### What you need to do
Pictures in the records below must be left out. Return exactly the lines from the line with "52: (904, 488, 8.01)" to the line with "21: (93, 431, 9.24)", both included.

### Given records
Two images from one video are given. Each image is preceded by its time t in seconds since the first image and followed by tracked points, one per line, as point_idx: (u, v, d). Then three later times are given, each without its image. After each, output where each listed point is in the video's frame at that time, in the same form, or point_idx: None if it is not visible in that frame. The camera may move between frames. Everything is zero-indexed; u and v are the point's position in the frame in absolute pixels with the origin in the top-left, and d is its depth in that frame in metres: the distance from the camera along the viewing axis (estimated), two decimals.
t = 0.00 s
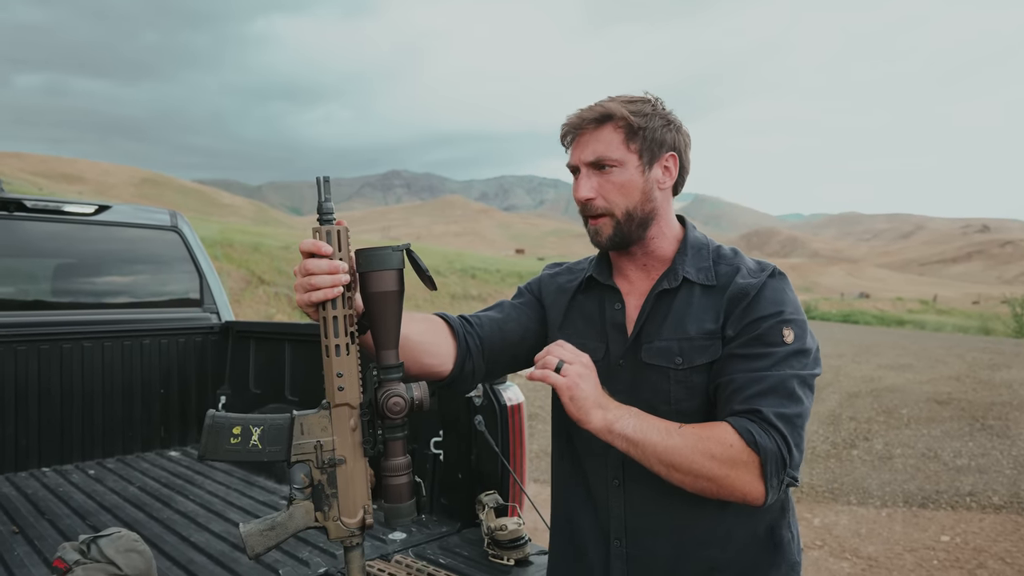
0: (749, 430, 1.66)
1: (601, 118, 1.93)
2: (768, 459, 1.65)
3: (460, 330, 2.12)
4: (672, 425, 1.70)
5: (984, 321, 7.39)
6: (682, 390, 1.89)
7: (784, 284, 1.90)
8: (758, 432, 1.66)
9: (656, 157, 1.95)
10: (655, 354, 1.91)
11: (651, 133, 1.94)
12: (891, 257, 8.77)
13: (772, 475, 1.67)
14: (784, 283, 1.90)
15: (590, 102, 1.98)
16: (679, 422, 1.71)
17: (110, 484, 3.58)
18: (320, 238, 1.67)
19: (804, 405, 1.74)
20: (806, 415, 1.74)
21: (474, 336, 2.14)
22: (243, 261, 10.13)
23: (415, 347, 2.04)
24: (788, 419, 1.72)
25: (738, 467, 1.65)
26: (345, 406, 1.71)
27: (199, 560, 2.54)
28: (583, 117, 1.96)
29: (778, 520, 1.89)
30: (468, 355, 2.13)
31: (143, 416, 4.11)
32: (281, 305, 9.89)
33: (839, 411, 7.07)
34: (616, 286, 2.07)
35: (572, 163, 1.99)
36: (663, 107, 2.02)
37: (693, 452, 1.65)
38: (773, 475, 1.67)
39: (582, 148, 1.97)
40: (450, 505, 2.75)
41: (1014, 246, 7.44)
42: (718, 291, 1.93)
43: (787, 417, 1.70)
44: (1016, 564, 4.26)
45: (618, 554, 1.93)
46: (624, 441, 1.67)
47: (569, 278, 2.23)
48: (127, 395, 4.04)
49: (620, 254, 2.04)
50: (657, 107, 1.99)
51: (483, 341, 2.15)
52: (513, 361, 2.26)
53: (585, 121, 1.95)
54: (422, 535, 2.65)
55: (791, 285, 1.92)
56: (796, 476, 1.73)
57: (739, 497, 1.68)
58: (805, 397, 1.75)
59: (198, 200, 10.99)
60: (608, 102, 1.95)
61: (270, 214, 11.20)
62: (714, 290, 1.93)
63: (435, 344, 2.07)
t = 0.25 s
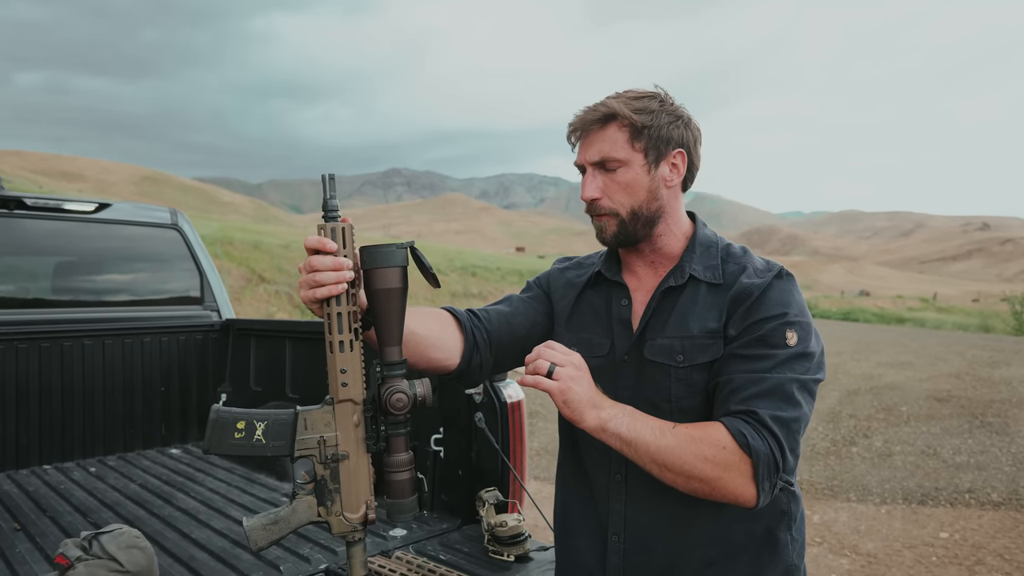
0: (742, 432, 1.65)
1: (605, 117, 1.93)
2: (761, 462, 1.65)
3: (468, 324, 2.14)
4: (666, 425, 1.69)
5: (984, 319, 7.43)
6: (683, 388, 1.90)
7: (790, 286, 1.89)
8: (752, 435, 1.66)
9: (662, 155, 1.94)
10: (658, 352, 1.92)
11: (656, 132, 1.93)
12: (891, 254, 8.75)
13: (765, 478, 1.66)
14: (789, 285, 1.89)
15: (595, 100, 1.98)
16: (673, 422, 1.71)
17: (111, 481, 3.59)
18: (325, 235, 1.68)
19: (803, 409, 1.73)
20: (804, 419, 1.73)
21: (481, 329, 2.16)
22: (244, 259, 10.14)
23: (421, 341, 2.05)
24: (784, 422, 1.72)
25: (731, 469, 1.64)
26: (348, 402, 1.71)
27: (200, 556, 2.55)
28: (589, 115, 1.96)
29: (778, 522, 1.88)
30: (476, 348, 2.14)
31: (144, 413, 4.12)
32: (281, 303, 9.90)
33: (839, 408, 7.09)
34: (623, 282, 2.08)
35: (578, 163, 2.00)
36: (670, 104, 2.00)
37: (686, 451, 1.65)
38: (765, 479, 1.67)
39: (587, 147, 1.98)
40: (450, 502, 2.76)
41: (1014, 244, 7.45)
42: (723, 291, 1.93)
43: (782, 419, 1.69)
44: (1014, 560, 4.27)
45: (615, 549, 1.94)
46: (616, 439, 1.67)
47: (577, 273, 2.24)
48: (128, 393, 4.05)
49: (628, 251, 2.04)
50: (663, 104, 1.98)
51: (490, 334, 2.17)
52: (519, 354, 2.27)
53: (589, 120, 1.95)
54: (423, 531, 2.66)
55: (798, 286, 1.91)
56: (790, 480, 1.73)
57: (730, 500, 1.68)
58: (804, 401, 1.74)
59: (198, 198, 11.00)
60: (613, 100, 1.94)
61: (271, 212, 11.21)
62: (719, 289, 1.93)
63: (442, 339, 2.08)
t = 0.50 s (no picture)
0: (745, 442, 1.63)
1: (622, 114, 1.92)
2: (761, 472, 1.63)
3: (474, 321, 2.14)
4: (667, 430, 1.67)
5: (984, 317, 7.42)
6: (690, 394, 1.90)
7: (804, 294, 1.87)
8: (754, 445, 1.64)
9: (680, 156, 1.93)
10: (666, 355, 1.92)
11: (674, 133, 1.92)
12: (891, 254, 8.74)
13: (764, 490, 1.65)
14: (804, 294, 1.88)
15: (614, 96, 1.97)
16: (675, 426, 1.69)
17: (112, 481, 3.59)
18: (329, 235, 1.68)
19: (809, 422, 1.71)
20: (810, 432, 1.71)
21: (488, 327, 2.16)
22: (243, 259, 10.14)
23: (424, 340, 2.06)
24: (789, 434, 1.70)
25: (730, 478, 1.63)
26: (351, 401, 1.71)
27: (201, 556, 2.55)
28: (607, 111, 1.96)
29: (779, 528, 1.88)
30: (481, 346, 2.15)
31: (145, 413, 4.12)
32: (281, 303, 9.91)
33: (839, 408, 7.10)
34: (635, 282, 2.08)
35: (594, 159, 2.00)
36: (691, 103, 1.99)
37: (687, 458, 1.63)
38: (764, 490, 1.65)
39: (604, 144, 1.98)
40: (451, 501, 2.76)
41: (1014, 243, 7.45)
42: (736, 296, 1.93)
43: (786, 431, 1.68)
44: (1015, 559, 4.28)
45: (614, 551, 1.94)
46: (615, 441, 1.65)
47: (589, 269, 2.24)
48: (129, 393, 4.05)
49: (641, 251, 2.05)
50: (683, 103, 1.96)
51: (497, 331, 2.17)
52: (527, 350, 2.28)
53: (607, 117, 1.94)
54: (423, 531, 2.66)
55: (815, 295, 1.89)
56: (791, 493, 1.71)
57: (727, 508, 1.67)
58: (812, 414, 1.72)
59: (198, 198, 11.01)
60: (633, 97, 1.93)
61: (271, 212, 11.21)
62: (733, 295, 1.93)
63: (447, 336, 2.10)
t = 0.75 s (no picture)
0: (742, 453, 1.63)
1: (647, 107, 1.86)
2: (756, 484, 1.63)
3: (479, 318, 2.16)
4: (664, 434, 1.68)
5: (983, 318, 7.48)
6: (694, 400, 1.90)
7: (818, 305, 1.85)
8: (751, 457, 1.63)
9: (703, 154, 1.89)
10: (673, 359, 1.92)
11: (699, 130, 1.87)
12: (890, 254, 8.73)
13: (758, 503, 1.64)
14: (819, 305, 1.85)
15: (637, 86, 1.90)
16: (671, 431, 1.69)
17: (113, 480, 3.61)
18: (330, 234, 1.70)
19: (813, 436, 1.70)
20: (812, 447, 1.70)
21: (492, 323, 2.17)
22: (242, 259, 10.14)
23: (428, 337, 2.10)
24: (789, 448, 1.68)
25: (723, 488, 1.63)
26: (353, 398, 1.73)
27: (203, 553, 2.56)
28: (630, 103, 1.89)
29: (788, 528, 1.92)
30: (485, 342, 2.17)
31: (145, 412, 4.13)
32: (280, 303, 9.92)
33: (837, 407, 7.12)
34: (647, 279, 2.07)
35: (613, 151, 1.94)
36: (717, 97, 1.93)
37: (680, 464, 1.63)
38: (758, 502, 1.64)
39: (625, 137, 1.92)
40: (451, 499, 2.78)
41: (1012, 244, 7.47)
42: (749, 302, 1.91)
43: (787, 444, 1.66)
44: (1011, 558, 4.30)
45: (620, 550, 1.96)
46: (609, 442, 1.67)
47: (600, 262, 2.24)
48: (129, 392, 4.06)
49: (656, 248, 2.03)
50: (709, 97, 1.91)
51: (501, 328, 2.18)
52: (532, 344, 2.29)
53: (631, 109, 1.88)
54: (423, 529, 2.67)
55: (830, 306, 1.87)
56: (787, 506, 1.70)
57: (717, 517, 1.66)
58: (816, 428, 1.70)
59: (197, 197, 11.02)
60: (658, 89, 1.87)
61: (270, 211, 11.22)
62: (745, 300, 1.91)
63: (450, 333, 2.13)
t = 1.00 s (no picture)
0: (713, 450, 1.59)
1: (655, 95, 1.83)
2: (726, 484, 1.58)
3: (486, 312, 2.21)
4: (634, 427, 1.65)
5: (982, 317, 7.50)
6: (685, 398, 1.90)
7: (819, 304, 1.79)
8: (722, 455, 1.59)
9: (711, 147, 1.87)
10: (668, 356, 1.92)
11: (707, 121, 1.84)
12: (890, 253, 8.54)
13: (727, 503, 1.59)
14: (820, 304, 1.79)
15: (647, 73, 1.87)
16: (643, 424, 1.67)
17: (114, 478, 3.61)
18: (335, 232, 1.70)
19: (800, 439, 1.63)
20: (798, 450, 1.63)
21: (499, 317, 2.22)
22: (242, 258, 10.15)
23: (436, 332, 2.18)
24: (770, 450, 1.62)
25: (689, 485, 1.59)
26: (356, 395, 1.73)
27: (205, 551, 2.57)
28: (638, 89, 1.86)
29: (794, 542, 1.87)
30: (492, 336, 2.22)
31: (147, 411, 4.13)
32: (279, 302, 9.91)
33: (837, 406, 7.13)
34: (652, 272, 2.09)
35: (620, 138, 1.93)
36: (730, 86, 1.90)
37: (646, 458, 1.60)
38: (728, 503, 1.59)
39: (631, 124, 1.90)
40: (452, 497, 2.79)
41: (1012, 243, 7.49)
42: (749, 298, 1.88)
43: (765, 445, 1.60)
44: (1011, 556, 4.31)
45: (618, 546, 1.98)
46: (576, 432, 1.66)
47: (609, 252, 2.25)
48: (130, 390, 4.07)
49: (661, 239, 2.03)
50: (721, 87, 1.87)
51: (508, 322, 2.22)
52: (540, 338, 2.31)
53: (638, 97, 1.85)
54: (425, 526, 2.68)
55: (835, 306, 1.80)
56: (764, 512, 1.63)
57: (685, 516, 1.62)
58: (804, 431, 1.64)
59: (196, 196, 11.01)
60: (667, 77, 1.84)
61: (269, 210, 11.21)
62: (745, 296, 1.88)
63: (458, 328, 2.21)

* * *

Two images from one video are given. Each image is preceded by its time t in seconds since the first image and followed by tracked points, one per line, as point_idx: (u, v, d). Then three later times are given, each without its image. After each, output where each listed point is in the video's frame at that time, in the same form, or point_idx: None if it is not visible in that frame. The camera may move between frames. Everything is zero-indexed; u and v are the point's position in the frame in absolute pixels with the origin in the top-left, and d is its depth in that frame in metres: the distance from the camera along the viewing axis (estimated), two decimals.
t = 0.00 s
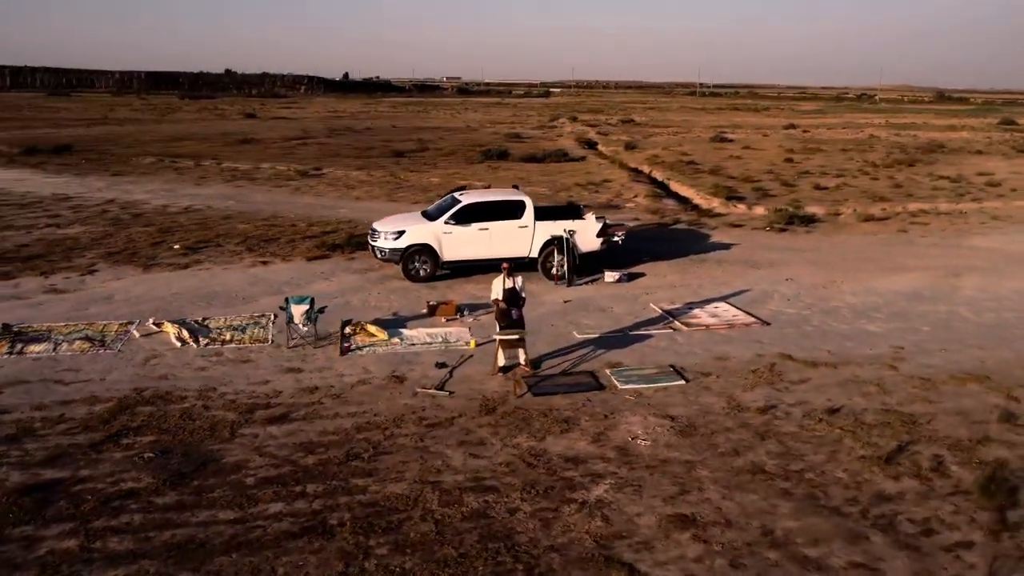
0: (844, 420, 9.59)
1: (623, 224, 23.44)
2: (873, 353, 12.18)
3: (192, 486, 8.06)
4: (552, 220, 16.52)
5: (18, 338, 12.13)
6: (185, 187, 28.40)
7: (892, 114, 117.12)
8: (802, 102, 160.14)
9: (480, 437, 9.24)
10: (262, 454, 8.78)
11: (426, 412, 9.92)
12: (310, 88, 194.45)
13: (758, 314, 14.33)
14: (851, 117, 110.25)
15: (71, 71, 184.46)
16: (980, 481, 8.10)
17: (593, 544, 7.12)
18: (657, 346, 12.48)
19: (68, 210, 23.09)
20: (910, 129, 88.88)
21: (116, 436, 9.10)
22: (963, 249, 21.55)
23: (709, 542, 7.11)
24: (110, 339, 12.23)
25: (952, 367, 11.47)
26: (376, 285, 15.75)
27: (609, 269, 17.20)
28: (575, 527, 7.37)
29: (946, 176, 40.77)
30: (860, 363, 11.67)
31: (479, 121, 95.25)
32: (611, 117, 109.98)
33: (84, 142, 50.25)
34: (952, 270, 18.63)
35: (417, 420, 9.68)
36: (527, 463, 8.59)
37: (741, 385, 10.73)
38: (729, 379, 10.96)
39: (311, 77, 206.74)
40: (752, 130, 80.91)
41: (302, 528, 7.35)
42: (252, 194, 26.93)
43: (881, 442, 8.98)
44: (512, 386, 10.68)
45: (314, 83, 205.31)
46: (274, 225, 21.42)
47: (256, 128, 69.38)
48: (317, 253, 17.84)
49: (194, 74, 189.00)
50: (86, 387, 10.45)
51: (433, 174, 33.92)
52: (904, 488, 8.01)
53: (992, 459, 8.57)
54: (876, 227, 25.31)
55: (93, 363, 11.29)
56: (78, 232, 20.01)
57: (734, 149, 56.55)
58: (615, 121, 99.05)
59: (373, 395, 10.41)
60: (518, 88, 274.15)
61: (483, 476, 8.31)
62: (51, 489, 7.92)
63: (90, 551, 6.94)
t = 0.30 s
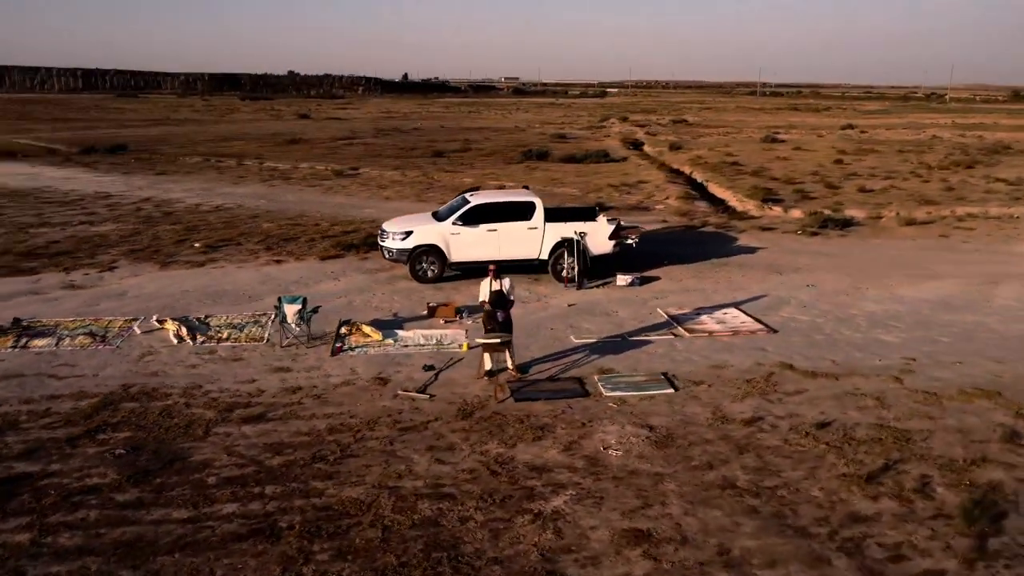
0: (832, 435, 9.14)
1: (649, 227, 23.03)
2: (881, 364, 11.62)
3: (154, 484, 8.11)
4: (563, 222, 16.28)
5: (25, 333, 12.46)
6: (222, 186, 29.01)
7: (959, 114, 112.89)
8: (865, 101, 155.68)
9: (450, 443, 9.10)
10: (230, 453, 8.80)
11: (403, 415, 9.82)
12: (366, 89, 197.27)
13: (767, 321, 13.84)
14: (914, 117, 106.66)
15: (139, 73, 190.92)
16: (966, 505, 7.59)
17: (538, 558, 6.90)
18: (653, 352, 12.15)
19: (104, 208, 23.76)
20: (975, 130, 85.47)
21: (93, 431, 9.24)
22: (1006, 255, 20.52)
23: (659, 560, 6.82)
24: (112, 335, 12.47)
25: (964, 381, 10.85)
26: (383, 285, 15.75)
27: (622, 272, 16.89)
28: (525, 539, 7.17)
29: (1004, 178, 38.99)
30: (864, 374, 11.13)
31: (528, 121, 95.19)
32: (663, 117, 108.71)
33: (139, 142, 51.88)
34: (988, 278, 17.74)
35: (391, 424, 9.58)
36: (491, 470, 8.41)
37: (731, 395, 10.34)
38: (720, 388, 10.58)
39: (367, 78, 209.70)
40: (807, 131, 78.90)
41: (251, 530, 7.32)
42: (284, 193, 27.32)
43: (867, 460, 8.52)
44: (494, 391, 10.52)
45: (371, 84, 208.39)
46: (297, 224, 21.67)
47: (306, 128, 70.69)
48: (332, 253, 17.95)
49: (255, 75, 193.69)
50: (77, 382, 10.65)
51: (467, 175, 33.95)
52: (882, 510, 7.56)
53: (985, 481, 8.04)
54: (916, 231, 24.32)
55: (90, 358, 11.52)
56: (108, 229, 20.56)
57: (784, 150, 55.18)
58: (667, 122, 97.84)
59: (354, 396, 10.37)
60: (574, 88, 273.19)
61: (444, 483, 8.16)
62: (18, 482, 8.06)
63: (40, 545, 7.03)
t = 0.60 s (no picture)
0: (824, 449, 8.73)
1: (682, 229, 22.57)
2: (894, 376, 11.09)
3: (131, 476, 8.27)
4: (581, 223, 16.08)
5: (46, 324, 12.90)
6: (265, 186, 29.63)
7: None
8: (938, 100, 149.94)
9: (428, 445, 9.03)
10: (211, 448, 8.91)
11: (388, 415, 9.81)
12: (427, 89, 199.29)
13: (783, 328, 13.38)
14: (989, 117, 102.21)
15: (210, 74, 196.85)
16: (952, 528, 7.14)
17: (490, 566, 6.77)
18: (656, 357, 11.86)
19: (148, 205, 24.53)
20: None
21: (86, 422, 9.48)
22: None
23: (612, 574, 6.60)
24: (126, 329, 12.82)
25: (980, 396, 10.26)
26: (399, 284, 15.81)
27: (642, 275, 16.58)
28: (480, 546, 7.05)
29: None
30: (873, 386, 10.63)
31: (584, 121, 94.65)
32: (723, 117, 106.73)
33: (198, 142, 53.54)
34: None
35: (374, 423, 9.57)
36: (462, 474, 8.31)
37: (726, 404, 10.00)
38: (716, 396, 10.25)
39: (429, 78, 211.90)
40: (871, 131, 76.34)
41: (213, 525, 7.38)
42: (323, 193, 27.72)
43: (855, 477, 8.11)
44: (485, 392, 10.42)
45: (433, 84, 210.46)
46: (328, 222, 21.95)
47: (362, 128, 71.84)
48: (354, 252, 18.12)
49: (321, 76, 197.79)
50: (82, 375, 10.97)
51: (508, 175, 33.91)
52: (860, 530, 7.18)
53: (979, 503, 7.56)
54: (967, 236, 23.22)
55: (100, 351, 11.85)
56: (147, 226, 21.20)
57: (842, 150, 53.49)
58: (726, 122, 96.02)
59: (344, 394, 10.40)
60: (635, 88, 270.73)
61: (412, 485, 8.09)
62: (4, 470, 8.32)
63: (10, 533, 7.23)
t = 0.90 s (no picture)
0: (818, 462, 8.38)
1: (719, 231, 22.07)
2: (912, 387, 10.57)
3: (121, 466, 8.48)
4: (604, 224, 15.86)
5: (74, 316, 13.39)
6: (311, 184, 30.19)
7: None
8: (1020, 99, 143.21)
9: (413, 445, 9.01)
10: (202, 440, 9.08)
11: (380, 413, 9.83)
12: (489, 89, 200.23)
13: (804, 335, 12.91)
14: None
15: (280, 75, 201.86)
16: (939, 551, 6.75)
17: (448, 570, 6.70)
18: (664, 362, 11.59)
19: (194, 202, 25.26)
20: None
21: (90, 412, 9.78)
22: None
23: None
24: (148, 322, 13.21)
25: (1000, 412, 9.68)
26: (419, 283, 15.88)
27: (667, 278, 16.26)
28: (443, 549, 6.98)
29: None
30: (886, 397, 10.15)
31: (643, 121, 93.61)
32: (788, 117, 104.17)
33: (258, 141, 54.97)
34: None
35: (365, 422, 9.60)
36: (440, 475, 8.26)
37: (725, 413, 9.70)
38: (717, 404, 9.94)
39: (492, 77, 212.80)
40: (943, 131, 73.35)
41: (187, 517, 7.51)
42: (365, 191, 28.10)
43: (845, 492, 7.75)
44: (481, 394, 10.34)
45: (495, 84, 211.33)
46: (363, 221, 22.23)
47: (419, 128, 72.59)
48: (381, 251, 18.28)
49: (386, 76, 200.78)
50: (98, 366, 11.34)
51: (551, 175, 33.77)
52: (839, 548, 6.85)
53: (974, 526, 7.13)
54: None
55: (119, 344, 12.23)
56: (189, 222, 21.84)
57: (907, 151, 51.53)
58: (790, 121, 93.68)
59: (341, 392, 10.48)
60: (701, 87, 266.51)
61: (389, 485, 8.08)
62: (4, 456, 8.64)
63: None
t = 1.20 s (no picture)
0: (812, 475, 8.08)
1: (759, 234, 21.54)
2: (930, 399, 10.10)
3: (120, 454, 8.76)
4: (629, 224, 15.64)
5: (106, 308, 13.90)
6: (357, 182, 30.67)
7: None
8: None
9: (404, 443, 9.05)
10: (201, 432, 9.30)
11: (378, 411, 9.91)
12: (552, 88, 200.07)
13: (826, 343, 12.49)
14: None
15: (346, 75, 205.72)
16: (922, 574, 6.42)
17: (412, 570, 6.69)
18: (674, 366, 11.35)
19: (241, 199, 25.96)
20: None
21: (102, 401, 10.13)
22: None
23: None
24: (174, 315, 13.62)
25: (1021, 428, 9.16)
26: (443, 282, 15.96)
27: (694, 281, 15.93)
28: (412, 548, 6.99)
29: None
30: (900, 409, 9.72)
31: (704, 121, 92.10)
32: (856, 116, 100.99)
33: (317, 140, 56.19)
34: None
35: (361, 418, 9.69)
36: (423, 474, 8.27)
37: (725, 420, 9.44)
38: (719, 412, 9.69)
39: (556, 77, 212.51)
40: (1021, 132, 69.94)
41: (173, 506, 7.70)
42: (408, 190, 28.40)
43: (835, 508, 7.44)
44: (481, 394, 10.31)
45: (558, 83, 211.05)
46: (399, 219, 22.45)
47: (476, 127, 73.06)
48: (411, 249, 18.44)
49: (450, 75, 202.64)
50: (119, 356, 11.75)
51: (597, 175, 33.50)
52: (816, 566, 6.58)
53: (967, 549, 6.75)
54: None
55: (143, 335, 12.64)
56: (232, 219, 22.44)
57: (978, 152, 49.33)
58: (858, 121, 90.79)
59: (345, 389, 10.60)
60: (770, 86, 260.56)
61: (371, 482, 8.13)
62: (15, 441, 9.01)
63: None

### Worked solution
52: (904, 488, 8.01)
53: (992, 459, 8.57)
54: (876, 227, 25.31)
55: (93, 363, 11.29)
56: (78, 232, 20.01)
57: (734, 149, 56.55)
58: (615, 121, 99.05)
59: (373, 395, 10.41)
60: (518, 88, 274.15)
61: (483, 476, 8.31)
62: (51, 489, 7.92)
63: (90, 551, 6.94)
t = 0.30 s
0: (832, 435, 9.14)
1: (649, 227, 23.03)
2: (881, 364, 11.62)
3: (154, 484, 8.11)
4: (563, 222, 16.28)
5: (25, 333, 12.46)
6: (222, 186, 29.01)
7: (959, 114, 112.89)
8: (865, 101, 155.68)
9: (450, 443, 9.10)
10: (230, 453, 8.80)
11: (403, 415, 9.82)
12: (366, 89, 197.27)
13: (767, 321, 13.84)
14: (914, 117, 106.66)
15: (139, 73, 190.92)
16: (966, 505, 7.59)
17: (538, 558, 6.90)
18: (653, 352, 12.15)
19: (104, 208, 23.76)
20: (975, 130, 85.47)
21: (93, 431, 9.24)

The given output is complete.